§ **Selected passage**:
━━━━━━━━━━━━━━━━━━━━━━━━━━━━━━
The barring of Indonesian children from international schools in Indonesia by our government, has educational considerations, not political ones like in the colonial times. Children are free to join schools anywhere in the world and obtain any knowledge there is to be gained, if their parents can afford it. But could our parents, with earnings of a few rupiah a day, afford that then? It is possible now, but deliberately made impossible then.

Do you really not see the difference in categories? In those times you refer to 98 percent of the population being illiterate. Was it too big a project to make them at least able to read and write, considering the amounts of revenues taken from this country?

Hypothetically, what would have happened to this country if there were thousands of more Sukarnos, Hattas and Sjahrirs? The Dutch would have lost us ages ago. Heaven forbid. What colonialism is all about anyway, is profit seeking (why is it that Multatuli made the subtitle of his book: De Koffie veiling van Amsterdam (The Coffee Auction in Amsterdam). There is a common denominator between Amsterdam and Batavia and continued interdependence.

I can accept positive criticism. We all have to learn and adjust more to one another. No country is perfect.

The attitude of not being willing to accept what we have achieved despite the rough colonial times, and of not willing to admit what went wrong in the 350 years of Dutch occupation, triggers my resentment. If, if only ... we could have been so much better in understanding each other as well.
━━━━━━━━━━━━━━━━━━━━━━━━━━━━━━
§ **Work required**: Reproduce the passage on Dutch colonial rule in Indonesia word for word, beginning at the words "The attitude of" and stopping after "other as well.".
━━━━━━━━━━━━━━━━━━━━━━━━━━━━━━
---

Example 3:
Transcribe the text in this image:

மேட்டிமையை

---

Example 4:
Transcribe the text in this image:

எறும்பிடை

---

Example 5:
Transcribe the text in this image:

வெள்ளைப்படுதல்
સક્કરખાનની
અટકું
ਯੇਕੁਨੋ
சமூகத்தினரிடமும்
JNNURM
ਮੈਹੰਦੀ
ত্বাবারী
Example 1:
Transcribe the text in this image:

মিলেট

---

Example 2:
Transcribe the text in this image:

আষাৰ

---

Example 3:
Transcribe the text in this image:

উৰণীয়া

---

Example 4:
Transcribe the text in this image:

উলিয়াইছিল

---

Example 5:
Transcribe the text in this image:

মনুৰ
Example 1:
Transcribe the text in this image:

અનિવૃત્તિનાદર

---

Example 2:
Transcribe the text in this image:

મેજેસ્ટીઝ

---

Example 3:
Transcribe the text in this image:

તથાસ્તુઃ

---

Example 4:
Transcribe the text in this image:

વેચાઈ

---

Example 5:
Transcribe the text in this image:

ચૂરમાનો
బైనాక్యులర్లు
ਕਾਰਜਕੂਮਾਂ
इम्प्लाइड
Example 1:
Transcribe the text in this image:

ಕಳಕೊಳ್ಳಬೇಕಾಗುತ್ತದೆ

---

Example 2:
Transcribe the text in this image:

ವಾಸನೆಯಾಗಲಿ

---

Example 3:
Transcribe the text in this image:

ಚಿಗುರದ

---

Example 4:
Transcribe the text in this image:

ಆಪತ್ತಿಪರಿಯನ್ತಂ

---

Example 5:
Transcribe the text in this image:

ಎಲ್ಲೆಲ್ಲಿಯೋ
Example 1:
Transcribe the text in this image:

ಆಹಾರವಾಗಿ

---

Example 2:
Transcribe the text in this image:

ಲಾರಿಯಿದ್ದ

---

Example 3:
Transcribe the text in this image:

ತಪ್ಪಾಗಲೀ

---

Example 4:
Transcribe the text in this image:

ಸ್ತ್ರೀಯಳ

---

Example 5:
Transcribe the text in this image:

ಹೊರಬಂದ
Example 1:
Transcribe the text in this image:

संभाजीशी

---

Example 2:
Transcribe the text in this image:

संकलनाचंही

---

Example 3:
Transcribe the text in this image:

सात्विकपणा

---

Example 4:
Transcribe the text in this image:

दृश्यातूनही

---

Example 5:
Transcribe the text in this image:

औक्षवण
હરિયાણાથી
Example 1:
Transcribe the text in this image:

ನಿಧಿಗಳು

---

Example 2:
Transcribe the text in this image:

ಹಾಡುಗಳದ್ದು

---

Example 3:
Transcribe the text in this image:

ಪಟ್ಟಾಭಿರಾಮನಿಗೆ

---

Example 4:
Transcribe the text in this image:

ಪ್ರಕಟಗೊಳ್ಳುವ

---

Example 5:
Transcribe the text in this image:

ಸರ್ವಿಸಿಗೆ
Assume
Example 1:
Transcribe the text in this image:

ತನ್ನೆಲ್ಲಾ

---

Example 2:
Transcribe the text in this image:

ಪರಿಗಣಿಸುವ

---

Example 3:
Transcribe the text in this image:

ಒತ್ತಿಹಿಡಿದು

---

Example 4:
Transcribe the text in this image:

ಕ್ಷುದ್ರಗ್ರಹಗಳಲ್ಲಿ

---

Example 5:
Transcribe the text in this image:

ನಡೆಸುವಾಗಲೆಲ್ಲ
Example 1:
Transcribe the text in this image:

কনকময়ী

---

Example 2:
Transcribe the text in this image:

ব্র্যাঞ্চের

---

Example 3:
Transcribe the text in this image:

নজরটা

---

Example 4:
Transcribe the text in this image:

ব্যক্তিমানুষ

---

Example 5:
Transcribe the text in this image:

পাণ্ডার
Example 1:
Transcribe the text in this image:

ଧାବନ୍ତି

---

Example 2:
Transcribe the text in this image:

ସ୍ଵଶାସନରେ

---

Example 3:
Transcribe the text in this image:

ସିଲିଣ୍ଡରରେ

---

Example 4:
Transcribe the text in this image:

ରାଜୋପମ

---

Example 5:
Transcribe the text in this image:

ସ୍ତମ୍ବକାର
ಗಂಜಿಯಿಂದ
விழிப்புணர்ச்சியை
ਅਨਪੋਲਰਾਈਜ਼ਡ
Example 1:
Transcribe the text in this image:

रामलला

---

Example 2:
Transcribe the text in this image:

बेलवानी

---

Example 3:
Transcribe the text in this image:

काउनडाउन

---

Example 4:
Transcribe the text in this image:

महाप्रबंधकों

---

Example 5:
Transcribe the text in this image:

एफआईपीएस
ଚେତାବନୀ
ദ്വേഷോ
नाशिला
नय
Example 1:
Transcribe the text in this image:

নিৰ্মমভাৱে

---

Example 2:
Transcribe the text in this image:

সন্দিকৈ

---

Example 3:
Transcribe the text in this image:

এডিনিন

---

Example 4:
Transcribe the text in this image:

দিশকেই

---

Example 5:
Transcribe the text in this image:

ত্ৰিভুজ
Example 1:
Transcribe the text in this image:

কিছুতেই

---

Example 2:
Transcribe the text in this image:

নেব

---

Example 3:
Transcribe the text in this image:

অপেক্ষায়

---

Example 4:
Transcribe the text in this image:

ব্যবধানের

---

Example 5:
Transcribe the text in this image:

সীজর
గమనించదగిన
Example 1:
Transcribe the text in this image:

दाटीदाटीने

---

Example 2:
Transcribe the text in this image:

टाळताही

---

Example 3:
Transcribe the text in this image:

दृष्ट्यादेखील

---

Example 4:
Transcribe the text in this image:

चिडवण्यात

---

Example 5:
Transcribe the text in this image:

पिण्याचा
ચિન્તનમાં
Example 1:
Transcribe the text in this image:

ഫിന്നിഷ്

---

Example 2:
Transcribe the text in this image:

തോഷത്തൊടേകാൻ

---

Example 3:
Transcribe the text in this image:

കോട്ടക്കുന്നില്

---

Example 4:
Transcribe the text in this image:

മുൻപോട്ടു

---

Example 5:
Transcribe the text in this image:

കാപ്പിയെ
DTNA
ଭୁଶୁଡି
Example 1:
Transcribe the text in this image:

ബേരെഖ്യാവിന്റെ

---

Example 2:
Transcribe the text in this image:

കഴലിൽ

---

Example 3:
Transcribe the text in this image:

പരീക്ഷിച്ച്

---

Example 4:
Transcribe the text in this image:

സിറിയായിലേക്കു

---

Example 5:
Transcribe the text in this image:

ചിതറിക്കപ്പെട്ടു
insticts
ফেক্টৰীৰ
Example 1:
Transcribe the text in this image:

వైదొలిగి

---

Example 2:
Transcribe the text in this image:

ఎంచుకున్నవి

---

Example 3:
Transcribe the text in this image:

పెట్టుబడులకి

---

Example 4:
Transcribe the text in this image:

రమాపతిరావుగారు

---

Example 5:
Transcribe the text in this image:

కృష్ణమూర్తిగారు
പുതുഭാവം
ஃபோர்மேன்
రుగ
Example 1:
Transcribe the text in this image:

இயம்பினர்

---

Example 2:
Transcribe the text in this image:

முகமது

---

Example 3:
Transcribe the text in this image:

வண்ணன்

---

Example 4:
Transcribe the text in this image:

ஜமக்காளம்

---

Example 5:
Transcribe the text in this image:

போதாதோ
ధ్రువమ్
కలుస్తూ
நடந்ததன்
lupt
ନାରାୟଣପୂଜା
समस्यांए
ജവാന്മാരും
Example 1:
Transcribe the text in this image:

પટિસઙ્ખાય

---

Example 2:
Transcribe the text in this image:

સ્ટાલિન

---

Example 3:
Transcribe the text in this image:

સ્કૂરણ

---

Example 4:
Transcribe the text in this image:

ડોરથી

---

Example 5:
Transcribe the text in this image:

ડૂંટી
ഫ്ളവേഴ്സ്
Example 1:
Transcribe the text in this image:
━━━━━━━━━━━━━━━━━━━━━━━━━━━━━━
§ **Exercise result**:
The attitude of not being willing to accept what we have achieved despite the rough colonial times, and of not willing to admit what went wrong in the 350 years of Dutch occupation, triggers my resentment. If, if only ... we could have been so much better in understanding each other as well.